I got a lot more productive with this setup after I added a simple npm run verify test suite with a simple AGENTS.md instruction that the verify script has to pass after any change. If you watch what codex does there's a pattern of trial and error until the verification script passes. Usually it doesn't get it right in one go. But it gets there without my intervention. It's not a very sophisticated test suite but it tests a few of the basics (e.g. tailwind styling survives the build and is in the live site, important shit doesn't 404, hugo doesn't error, etc.). I have about 10 simple smoke tests like that.
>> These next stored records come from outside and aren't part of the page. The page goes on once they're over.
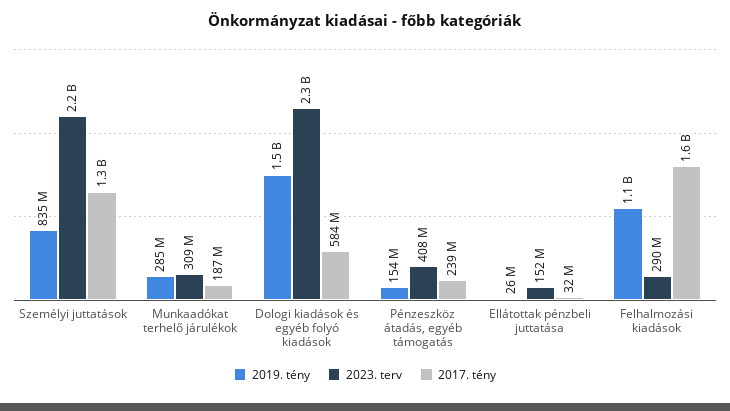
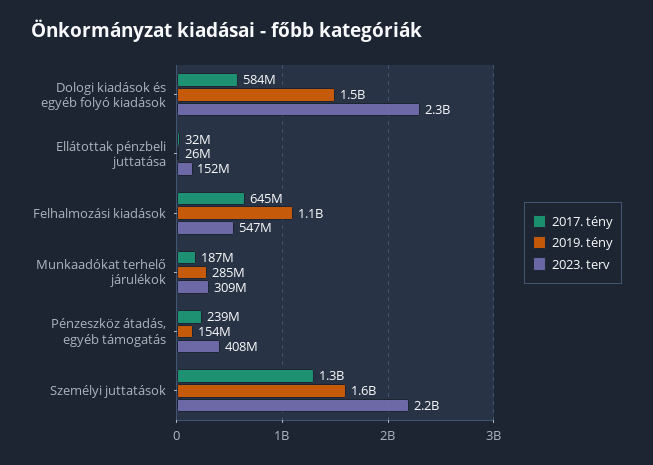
2019. tény, Személyi juttatások: 835000000 -> 1600000000
2023. terv, Felhalmozási kiadások: 290000000 -> 547000000
2017. tény, Felhalmozási kiadások: 1600000000 -> 645000000

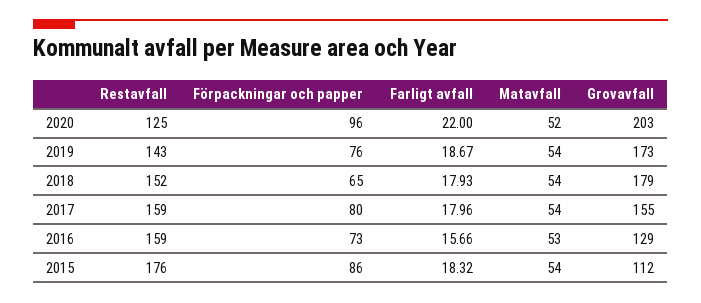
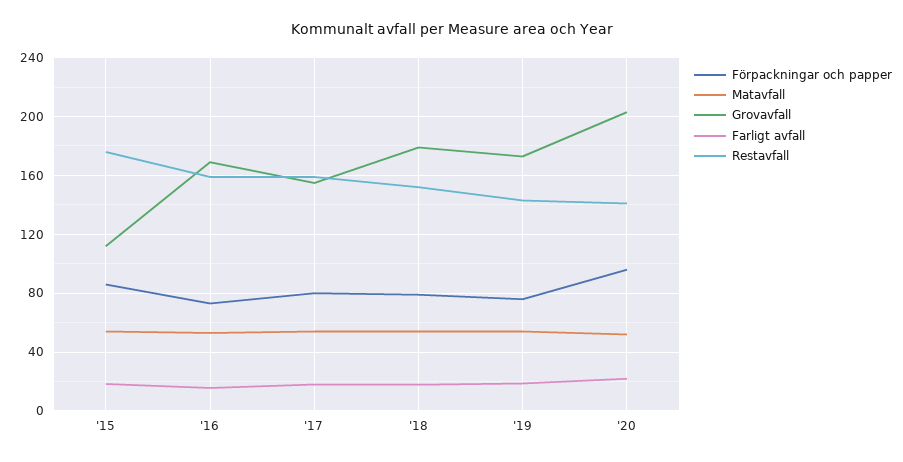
Restavfall, 2020: 125 -> 140
Förpackningar och papper, 2018: 65 -> 80
Grovavfall, 2016: 129 -> 170

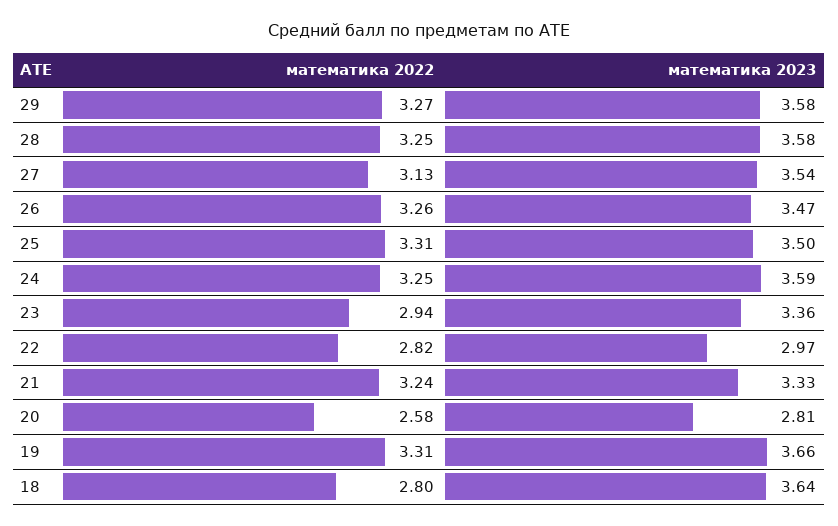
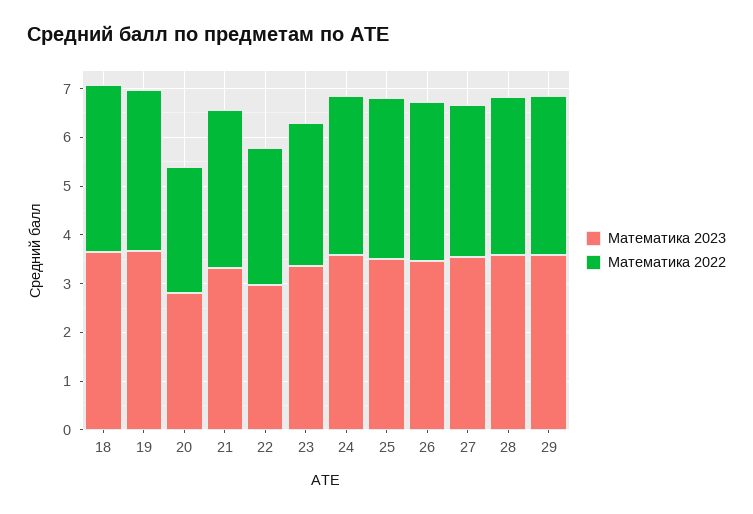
математика 2022, 18: 2.8 -> 3.4

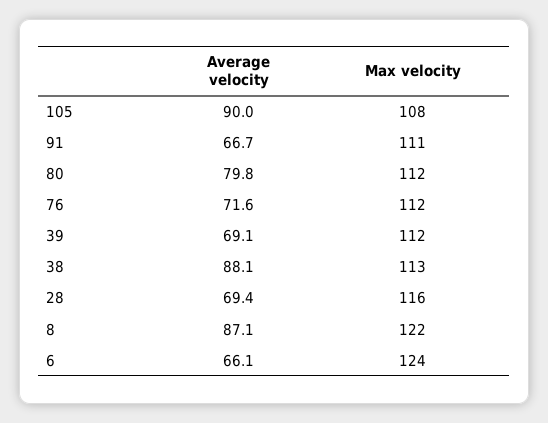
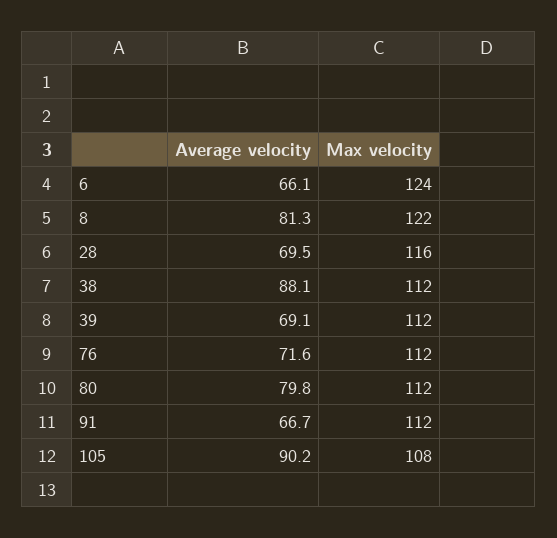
Average velocity, 105: 90 -> 90.2
Max velocity, 91: 111 -> 112
Max velocity, 38: 113 -> 112
Average velocity, 28: 69.4 -> 69.5
Average velocity, 8: 87.1 -> 81.3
I think we'll see a big shift in the business world towards more AI friendly tooling because smart business users will be flocking towards tools that work with AI tools in a hurry as they discover that they can shave weeks/days of grinding those tools manually by switching. This is a process that's likely to take very long because people don't like to change their tool habits. But the notion of what is the right tool for the right job is shifting. If it's not AI friendly, it's the wrong tool probably.
Long term, I expect UIs and dealing with permissions in a sane way will be easier to deal with for AI tools. But meanwhile, we don't actually have to wait for all that. You can hack your way to success if you are a bit smart with your tool choices.
But seriously, other tasks I've encountered recently that I wish I could delegate to an AI:
- Posting my junk to Craigslist, determining a fair price, negotiating a buyer (pickup only!)
- Scheduling showings to find an apartment, wherein the listing agents are spread over multiple platforms, proprietary websites, or phone contacts
- Job applications -- not forging a resume, but compiling candidate positions with reasoning, and the tedious part were you have to re-enter your whole resume into their proprietary application pipeline app
What strikes me as basic similarities across these types of things, is that they are essentially data-entry jobs which interact with third-party interfaces, with CRM-like follow up requirements, and require "good judgement" (reading reviews, identifying scams, etc).